Entre évolutions conceptuelles et innovations techniques, quelques étapes clés jalonnent l’histoire – déjà longue – de l’évaluation des bibliothèques en France et à l’étranger : ISO 2789 Statistiques internationales des bibliothèques (1974) ; ESGBU (1976) ; ISO 11620 Indicateurs de performance des bibliothèques (1998) ; norme COUNTER (2002) ; LibQUAL + (2004) ; ROI – Return On Investment en bibliothèque1 (2009) ; référentiel Marianne‑Qualité de l’accueil (2009) ; ISO 16439 Méthodes pour évaluer l’impact des bibliothèques (2014)…
Avec un tel outillage, nous devrions être en mesure d’évaluer facilement et complètement l’activité, les coûts, les services, la qualité de l’accueil des bibliothèques ainsi que l’impact, les attentes et la satisfaction de leurs usagers. D’autant que la stratégie nationale en faveur de l’open data marque un progrès notable, même si l’obtention de données contextuelles, indispensables pour une évaluation étayée en fonction de l’environnement global des bibliothèques de l’enseignement supérieur (notamment le nombre d’étudiants et de chercheurs, les volumes de la production éditoriale, la consommation d’énergie et de fluides, les droits d’auteur payés, etc.) reste laborieuse. On peut regretter à ce sujet une certaine dépendance vis-à-vis des politiques – locales et nationales – de publication des statistiques encore fluctuantes, tout le monde ne disposant pas, comme c’est le cas en Suisse par exemple, des tableaux consolidés2 fournis depuis des années par l’Office fédéral de la statistique.
La culture du chiffre et de la donnée a cependant fait souche en France et nous devons saluer le rôle structurant des associations professionnelles (commission pilotage et évaluation de l’ADBU, consortium Couperin) qui œuvrent, en lien avec de nombreux acteurs, aux côtés du Département de l’Information scientifique et technique et du réseau documentaire (DISTRD) de notre ministère de tutelle, pour enrichir et utiliser à bon escient les informations collectées.
L’un des leviers à activer pour optimiser le système d’évaluation des bibliothèques et conforter le choix d’indicateurs stratégiques et partagés (au niveau local mais aussi national et international) concerne la qualité des données. Au cœur de cette démarche pragmatique qui permettra de relier des données issues de sources disparates – mais nécessairement ouvertes, fiables et identifiables, la rationalisation du système d’identification des établissements documentaires de l’Enseignement Supérieur et de la Recherche constitue un chantier en soi. En effet, qu’il s’agisse des enquêtes ERE ou ESGBU, de l’annuaire des BU, du registre RCR du Sudoc ou du CCFr, des plateformes Licences nationales ou PANIST, aucun de ces environnements n’utilise, pour l’instant, les mêmes identifiants. Fort heureusement, la refonte de l’ESGBU3, couplée au projet Cartographie Collex‑Persée, vont donner aux acteurs institutionnels l’occasion de mener ce travail d’harmonisation et d’alignement, un chantier auquel l’Abes apportera pleinement sa contribution.
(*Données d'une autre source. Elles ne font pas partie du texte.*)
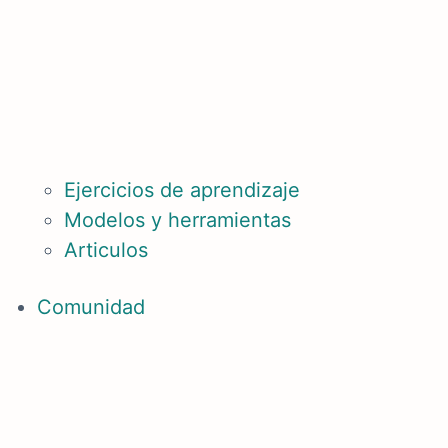
Ejercicios de aprendizaje
Modelos y herramientas
Articulos
Comunidad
Puisse l’année 2020 voir ce projet avancer car, bien au-delà de froides statistiques, il s’agit d’être en capacité d’évaluer le rôle stratégique des bibliothèques de l’ESR, en termes d’impact sur la réussite des étudiants, la qualité de la recherche ou le rayonnement des établissements desservis.
Je vous souhaite une belle et fructueuse année 2020.